4. If a literal translation would mislead intent, write "[INTENT WARNING]"
   next to it and give the locally-natural alternative.

Output as a table. Do not summarize, do not add commentary.

Keyword 1: [paste]
Keyword 2: [paste]
...

I paste 10 keywords at a time. More than that and it starts hallucinating intent labels on the second pass. The [INTENT WARNING] flag is the part that actually saves you time, because it forces the model to flag the cases it is unsure about instead of confidently giving you a wrong answer.

Step 3 — Human intent check on the flagged rows

The flagged rows are where intent dies if you do not catch it. A real example from the running shoe project:

EN Naive translation Local-natural Issue
best running shoes for flat feet mejores zapatos para correr pies planos mejores tenis para correr con pie plano "zapatos" in Mexico reads as dress shoes. "Tenis" is the runner's word.
cheap running shoes zapatillas de correr baratas tenis para correr baratos Same "zapatillas vs tenis" problem in ES-MX.
trail running shoes calçados de corrida para trilha tênis de trilha PT-BR shoppers search by the activity, not "shoe type + activity."
running shoes for beginners 走るのが初めての ランニングシューズ 初心者 ランニングシューズ おすすめ JP searches almost always end with おすすめ (recommended) or 選び方 (how to choose) for commercial intent.

The rule: if you are not a native speaker of that market, pay a freelancer on Upwork for one hour to review 50 flagged rows. It costs less than a coffee and it is the only step that genuinely requires a human.

Now you have a clean, intent-preserved list of 400-600 keywords across three languages. The last step is to confirm the demand is actually there, because ChatGPT is willing to invent fluent Japanese for a query that gets 10 searches a month.

In Google Trends, set the geography to Mexico for ES, Brazil for PT, and Japan for JP. Pull each cluster (group keywords by intent) and look at two things:

  1. Trend direction over 24 months.

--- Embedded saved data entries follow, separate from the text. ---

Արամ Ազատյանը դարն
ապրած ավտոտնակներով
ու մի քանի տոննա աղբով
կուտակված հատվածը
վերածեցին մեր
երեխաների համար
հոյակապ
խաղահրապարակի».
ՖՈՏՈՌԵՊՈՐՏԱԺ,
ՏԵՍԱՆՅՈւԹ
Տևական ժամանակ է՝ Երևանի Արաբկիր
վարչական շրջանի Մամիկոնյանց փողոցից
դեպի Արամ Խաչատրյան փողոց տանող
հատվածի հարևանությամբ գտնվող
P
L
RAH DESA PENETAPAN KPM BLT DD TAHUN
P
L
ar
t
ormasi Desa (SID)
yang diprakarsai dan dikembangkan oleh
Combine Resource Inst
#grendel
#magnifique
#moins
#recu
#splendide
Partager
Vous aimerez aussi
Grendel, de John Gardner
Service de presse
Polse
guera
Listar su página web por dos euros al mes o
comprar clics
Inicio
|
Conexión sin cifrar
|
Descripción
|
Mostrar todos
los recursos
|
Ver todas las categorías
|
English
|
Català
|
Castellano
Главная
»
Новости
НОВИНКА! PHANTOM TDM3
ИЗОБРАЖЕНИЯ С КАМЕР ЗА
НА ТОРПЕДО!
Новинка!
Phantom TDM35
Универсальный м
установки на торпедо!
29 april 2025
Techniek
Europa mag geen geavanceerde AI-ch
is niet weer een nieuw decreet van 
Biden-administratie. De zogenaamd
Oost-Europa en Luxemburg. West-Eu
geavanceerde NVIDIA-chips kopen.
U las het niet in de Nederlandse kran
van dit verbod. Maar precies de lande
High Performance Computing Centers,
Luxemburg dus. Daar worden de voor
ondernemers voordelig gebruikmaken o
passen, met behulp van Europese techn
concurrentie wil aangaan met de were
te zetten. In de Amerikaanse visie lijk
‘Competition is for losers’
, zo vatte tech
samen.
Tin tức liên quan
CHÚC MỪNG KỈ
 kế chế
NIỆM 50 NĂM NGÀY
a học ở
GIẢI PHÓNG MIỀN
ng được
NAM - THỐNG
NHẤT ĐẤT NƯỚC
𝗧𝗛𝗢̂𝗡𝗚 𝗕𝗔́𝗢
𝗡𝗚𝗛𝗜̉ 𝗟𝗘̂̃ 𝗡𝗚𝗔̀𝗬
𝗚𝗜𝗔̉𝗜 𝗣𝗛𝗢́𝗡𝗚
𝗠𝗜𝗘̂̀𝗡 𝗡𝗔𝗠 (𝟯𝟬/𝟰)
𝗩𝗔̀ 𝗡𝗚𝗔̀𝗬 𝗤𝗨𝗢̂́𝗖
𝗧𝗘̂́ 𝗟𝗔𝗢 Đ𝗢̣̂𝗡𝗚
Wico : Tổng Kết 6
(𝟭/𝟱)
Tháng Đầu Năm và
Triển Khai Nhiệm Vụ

If a cluster is flat-to-declining, you do not want to anchor content around it.
  2. Related queries at the bottom of the page. This is the gold. Google tells you what real searchers typed. Often these are 20-30% different from what ChatGPT suggested. Fold the good ones back into your list.

For the running shoe brand, JP "トレイルランニング シューズ" (trail running shoes) was 4x the volume ChatGPT had assumed, and ES-MX "tenis para correr mujer" (women's running shoes) was a category we had missed entirely in step 2.

What to watch out for

Three failure modes I have seen wreck multilingual launches:

  • Literal translations across cultures. English is the rare language where "shoes" is the default. In ES-MX it is tenis for athletic, zapatos for dress. In JP, シューズ (shoes) is loanword and 靴 (kutsu) is the native word, and which one shoppers use depends on the category. ChatGPT will get this right about 70% of the time and confidently wrong the other 30%.
  • U.S.-only intent baked into the EN list. "Same-day delivery," "Amazon Prime," "near me" all mean very different things in São Paulo or Osaka. Strip them at step 1 or your international list is full of dead queries.
  • No volume check on JP. Japanese keyword tools are scarce and most teams skip volume validation because it is annoying. Then they publish 50 articles around queries with 0 search volume. Run Google Trends on every cluster. It is free.

The whole workflow takes me about 6 hours for three languages. The agency quote I was replacing was 2 weeks and 4,000 dubious keywords. The difference is not the AI. The difference is putting the human intent check between the AI and the validation step, not after both.